SOPA, Copyright, Safe Harbor and What It Means For “Regular” People – Part I – Overview

We’re going to continue to hear about SOPA, the proposed legislation to address digital piracy, although this week President Obama basically said the legislation isn’t going to happen. There’s lots of commentary about what this is all about, but most of it centers on how “the big media” giants want this legislation, while the “civil libertarians” object. In fact, the existing legislation, and its failure to protect all creative products is affecting millions of people, both creators and webmasters, and people who read, view, and listen. In other word, you and me.

In this first of several parts, we’ll provide an overview of what exists now, and the whole issue. Please note that I have not read the SOPA proposal, and since I haven’t, I can’t comment or even come out to support it or to criticize it.

The Basic Point of Copyright

First, there is a SINGLE basic purpose to copyright law, the reason it was created in the first place. It exists to stimulate the creation of creative products (books, films, articles, etc). That’s it. The idea is simple: to allow creators to control how their creations are used, so they can perhaps profit from it, and also control HOW and where it will appear. It was never intended to be about the money, which is why infringement is infringement whether there’s profit or not.

Existing Law On Copyright, the DMCA (Digital Millennium Copyright Act)

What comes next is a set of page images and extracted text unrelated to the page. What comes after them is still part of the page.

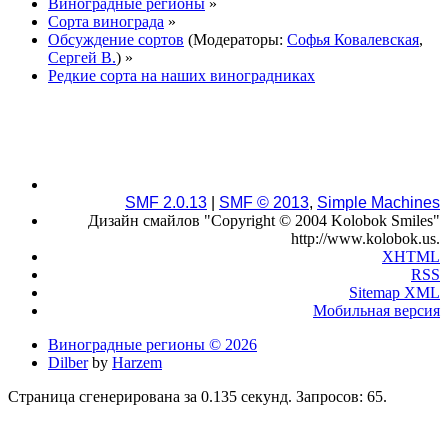
Виноградные регионы
»
Сорта винограда
»
Обсуждение сортов
(Модераторы:
Софья Ковалевская
,
Сергей В.
) »
Редкие сорта на наших виноградниках
SMF 2.0.13
|
SMF © 2013
,
Simple Machines
Дизайн смайлов "Copyright © 2004 Kolobok Smiles"
http://www.kolobok.us.
XHTML
RSS
Sitemap XML
Мобильная версия
Виноградные регионы © 2026
Dilber
by
Harzem
Страница сгенерирована за 0.135 секунд. Запросов: 65.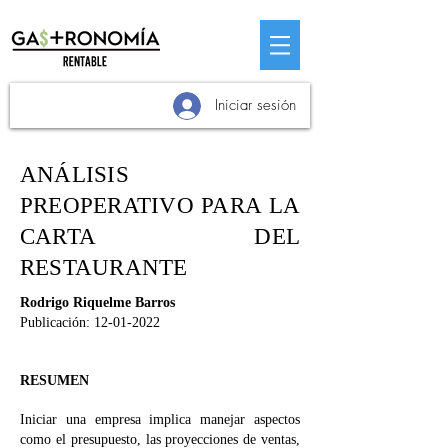
Iniciar sesión
ANÁLISIS
PREOPERATIVO PARA LA
CARTA DEL
RESTAURANTE
Rodrigo Riquelme Barros
Publicación:
12-01-2022
RESUMEN
Iniciar una empresa implica manejar aspectos
como el presupuesto, las proyecciones de ventas,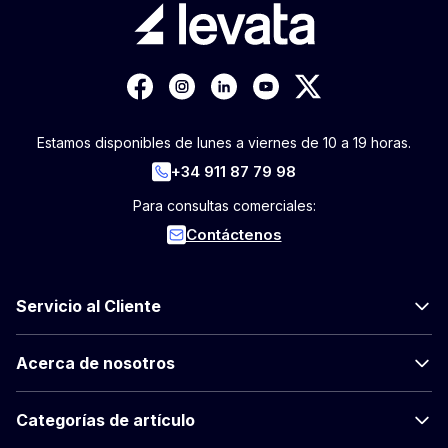
Estamos disponibles de lunes a viernes de 10 a 19 horas.
+34 911 87 79 98
Para consultas comerciales:
Contáctenos
Servicio al Cliente
Acerca de nosotros
Categorías de artículo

The current law regarding copyright is the Digital Millennium Copyright Act (DMCA). It has two important aspects to it that will probably be startling to you:

1) Onus on The Victim of The Crime To Enforce The Law

Unlike other crimes, where the responsibility for enforcing the law lies with the State, the DMCA makes it the responsibility to enforce the law one that falls to the victim (i.e., the owner of the copyrighted work infringed). In other words, if one has one’s creative product reproduced illegally on the Internet, one has to file a DMCA takedown notice, which includes evidence of ownership, forward that document to the “publisher” (that could be YouTube, Google, or any other site that hosts illegal material), and hope that the company will remove the material. It’s actually a bit more complex than that, but that’s the essence. While in print media, if the New York Times publishes your material without your permission, you have legal recourse. On the Internet, with so much infringement undertaken by “anonymous” people, you aren’t likely to be able to enforce your rights.

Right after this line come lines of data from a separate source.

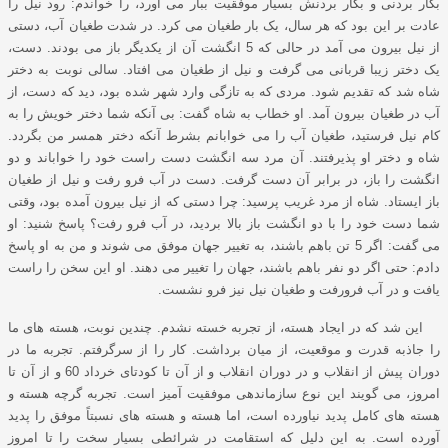
بکار بردنی و بکار بردنش بسیار موفقیت ببار می آورد، را خواندم: رود نیل را
عادت بر این بود که هر سال، یک بار طغیان می کرد. در شدت طغیان آب، دستی
از نیل بیرون می آمد در حالی که 5 انگشت آن از یکدیگر باز می بودند. دست،
یک دختر زیبا قربانی می گرفت و نیل از طغیان می افتاد. سالی نوبت به دختر
شاه شد که تقدیم شود. مردی که به تازگی وارد شهر شده بود، دید که دست، از
آب در طغیان بیرون آمد. او خطاب به شاه گفت: بی آنکه شما دختر خویش را به
کام نیل فرستید، طغیان آب را می خوابانم بشرط آنکه دختر همسر من بگردد.
شاه و دختر او پذیرفتند. آن مرد سه انگشت دست راست خود را خواباند و دو
انگشت را باز، در برابر آن دست گرفت. دست در آب فرو رفت و نیل از طغیان
باز ایستاد. شاه از مرد غریب پرسید: چرا دستی که از نیل بیرون آمده بود، وقتی
شما دست خود را با دو انگشت باز بالا بردید، در آب فرو رفت؟ پاسخ شنید: او
می گفت: اگر 5 تن باهم باشند، به تغییر جهان موفق می شوند و من به او پاسخ
دادم: حتی اگر دو نفر باهم باشند، جهان را تغییر می دهند. او این سخن را راست
یافت و در آب فرورفت و طغیان نیل نیز فرو نشست.
این شد که در ایجاد هسته، از تجربه خسته نشدم. چندین نوبت، هسته های ما
را جاذبه قدرت و موقعیت، از میان برداشت. کار را از سرگرفتم. تجربه ما در
دوران پیش از انقلاب و در دوران انقلاب و از آن تا کودتای خرداد 60 و از آن تا
امروز، می گویند این نوع سازماندهی موفقیت آمیز است. تجربه گرچه هسته و
هسته های کامل پدید نیاورده است، اما هسته و هسته های نسبتاً موفق را پدید
آورده است. به این دلیل که استقامت در شرائطی بسیار سخت را تا امروز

It’s a little like saying to a victim of car theft, that it’s his responsibility to find who stole it, and get it back.

2) Safe Harbor Provision

The DMCA also has what’s called the Safe Harbour provision, which absolves the online “publisher” of any responsibility whatsoever, for damages incurred as a result of their publishing stolen material. So, if a song you wrote is stolen, let’s say, and posted all over the place, along with a faked video of you, and it goes viral on YouTube, (and you object), you can’t recoup any losses from YouTube. At best, you might be able to get it removed. If your material is posted on hundreds of sites, none of those sites have any responsibility under the law, except to take down the infringing material. Safe harbor applies to webhosts, sites like blogger, Facebook, Twitter, and so on.

So, taken together the two aspects of the DMCA simply don’t work. It’s impossible to contact a hundred different sites that have stolen your material to make DMCA requests because if you tried, that’s all you would do, day after day. You can’t recoup the time, cost, or punitive damages from the “publishers”, unlike the case with print media.

That’s problematic, but it gets worse. Your material is posted without permission on Facebook, LinkedIn and a dozen other major sites. Those sites make their money from putting ads on user created content, and the make huge amounts of money doing that. In essence, if we take Facebook as an example, Facebook puts ads on your material, sells space, and PROFITS from the law being broken. Because of the safe harbor provision, you can’t recoup that money. There is no incentive — in fact there is financial disincentive for Facebook to hire enough staff to police user generated content and act promptly. The same for YouTube, or any other platform. And, under the law, they have no other obligation, except to take down material once notified, EVENTUALLY.

Conclusion to Part I

If you don’t create intellectual property, or you blog for fun, perhaps it doesn’t seem relevant to you. But we’ll get to that, and answer your question about how this is all of concern to most citizens.

In Part II, I’ll present some examples, both personal and from webmaster colleagues to explain why this is important for everyone.